* **AIM OF THE TASK**: Since the pictures are not wanted, reproduce only the rest of the records, exactly as given.

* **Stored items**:
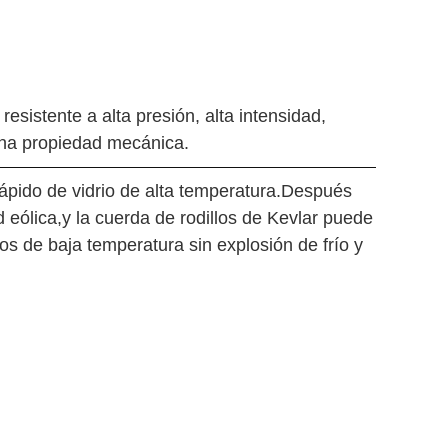
esistente a alta presión, alta intensidad,
buena propiedad mecánica.
rápido de vidrio de alta temperatura.Después
d eólica,y la cuerda de rodillos de Kevlar puede
os de baja temperatura sin explosión de frío y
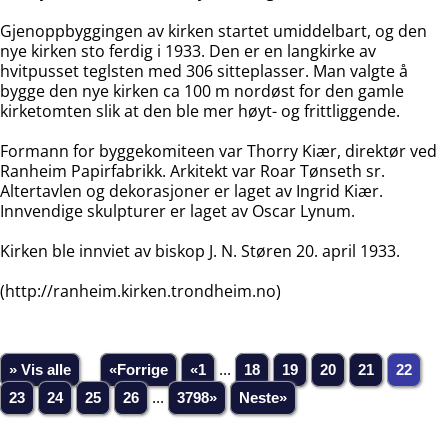
Gjenoppbyggingen av kirken startet umiddelbart, og den
nye kirken sto ferdig i 1933. Den er en langkirke av
hvitpusset teglsten med 306 sitteplasser. Man valgte å
bygge den nye kirken ca 100 m nordøst for den gamle
kirketomten slik at den ble mer høyt- og frittliggende.
Formann for byggekomiteen var Thorry Kiær, direktør ved
Ranheim Papirfabrikk. Arkitekt var Roar Tønseth sr.
Altertavlen og dekorasjoner er laget av Ingrid Kiær.
Innvendige skulpturer er laget av Oscar Lynum.
Kirken ble innviet av biskop J. N. Støren 20. april 1933.
(http://ranheim.kirken.trondheim.no)
» Vis alle
«Forrige
«1
...
18
19
20
21
22
23
24
25
26
...
3798»
Neste»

* **TASK RESULT**:
esistente a alta presión, alta intensidad,
buena propiedad mecánica.
rápido de vidrio de alta temperatura.Después
d eólica,y la cuerda de rodillos de Kevlar puede
os de baja temperatura sin explosión de frío y
Gjenoppbyggingen av kirken startet umiddelbart, og den
nye kirken sto ferdig i 1933. Den er en langkirke av
hvitpusset teglsten med 306 sitteplasser. Man valgte å
bygge den nye kirken ca 100 m nordøst for den gamle
kirketomten slik at den ble mer høyt- og frittliggende.
Formann for byggekomiteen var Thorry Kiær, direktør ved
Ranheim Papirfabrikk. Arkitekt var Roar Tønseth sr.
Altertavlen og dekorasjoner er laget av Ingrid Kiær.
Innvendige skulpturer er laget av Oscar Lynum.
Kirken ble innviet av biskop J. N. Støren 20. april 1933.
(http://ranheim.kirken.trondheim.no)
» Vis alle
«Forrige
«1
...
18
19
20
21
22
23
24
25
26
...
3798»
Neste»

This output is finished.